Saturday, April 13, 2019

A River Runs Through It

Review: River Run (Forensic Geology Series Book 5) by Toni Dwiggins


Cassie Oldfield and Walter Shaws, the forensic geologists we met in Badwater, Quicksilver, and Volcano Watch (reviewed here in December 2013's Truth as Solid As Rock) and again in Skeleton Sea (reviewed here as Hematite and Franciscan Melange in May 2015) are back again with a mystery set in the awe-inspiring canyon walls that tower above the Colorado River.

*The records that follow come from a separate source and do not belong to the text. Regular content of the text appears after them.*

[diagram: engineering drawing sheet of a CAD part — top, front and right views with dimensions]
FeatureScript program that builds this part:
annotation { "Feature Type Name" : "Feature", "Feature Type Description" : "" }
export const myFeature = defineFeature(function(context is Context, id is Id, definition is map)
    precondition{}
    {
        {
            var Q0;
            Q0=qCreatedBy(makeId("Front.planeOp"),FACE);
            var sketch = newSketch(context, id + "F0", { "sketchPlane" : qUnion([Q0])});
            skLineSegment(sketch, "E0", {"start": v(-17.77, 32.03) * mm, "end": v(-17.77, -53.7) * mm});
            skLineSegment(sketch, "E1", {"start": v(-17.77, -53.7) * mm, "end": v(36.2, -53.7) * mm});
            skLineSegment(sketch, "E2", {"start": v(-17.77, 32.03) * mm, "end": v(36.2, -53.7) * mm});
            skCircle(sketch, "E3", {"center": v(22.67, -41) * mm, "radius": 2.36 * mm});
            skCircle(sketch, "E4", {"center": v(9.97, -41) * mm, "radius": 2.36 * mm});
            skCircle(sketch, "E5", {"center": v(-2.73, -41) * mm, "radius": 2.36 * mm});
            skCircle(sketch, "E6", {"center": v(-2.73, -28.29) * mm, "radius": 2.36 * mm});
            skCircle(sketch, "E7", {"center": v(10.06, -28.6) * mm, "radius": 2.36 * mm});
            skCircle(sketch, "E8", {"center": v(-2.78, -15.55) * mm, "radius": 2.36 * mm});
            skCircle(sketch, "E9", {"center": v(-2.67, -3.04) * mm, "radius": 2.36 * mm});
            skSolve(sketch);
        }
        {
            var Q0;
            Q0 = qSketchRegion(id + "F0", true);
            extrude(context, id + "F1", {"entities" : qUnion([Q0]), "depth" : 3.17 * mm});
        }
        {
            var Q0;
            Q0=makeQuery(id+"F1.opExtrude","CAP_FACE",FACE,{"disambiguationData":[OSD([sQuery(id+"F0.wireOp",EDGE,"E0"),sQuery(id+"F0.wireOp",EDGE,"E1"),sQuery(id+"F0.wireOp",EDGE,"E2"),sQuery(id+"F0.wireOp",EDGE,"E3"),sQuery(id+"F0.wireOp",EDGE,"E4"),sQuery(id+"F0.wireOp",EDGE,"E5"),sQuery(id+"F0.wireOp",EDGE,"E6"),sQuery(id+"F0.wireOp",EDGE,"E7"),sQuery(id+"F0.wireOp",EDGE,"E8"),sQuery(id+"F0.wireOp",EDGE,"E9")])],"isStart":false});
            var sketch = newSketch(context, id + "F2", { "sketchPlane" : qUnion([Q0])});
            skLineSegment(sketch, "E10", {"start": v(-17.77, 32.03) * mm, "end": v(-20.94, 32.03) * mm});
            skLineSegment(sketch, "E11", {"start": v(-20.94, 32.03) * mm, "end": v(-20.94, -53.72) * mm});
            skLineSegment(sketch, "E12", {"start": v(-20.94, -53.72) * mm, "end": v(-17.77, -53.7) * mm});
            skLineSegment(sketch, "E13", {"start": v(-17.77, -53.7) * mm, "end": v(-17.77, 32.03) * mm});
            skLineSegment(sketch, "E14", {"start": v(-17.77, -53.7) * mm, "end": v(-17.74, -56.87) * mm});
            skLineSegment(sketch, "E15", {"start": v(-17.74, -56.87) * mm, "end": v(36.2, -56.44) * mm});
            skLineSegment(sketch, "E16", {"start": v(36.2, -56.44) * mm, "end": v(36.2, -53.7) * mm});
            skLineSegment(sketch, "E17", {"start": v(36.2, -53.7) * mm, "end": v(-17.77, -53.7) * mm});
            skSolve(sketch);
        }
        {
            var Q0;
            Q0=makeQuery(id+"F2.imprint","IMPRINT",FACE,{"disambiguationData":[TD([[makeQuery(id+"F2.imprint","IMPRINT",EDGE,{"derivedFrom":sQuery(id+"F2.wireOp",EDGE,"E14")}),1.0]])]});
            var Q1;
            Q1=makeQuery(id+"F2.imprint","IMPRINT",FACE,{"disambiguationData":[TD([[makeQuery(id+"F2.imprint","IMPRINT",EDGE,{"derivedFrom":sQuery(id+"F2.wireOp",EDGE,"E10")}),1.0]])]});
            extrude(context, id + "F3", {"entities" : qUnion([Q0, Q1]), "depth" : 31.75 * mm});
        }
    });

There are many ways to die on the river, as this novel states from the outset. Our geologists, in the area to supply their expertise for a documentary film about the Colorado, are tapped to help solve the puzzle when a fishing party of four is lost from a raft found adrift on the river. Grand Canyon Park rangers hope they can narrow the search area based on a baggie of rock chips left on the raft, and recover the lost rafters alive.

The mystery deepens when the raft party leader, Reid Lassen, is found alive. He was the only one of the four in his party wearing a PFD (personal flotation device). Reid's an old geologist friend of Walter Shaws, but Walter had been told he was dead, decades before. And he can't help with the search for the other rafters, because he's got amnesia. So Cassie and Walter go back to searching for rock sources, including one for a new specimen found in the cargo pocket of a rafter who didn't survive. 

Every new specimen serves only to widen the search area. And time is running out for survivors who have yet to be found.

The action of the novel switches breath-takingly from geology to techniques of river rafting and suspicions of eco-terror. It's exactly like a raft trip through Class Ten rapids on the Colorado: terrifying, engrossing, thrilling, and exciting at turns (and sometimes all four simultaneously.)

As with the other novels in the series, River Run succeeds in making the science accessible and integrating the experience of field geology with the needs of ordinary people. In this story, these are all the water-using groups along the river's run: park rangers, rafters and canyon hikers, ranchers and farmers, communities and resorts.

Read it as a mystery; read it as a thriller; read it as science/fiction in the best sense of that term—but read it!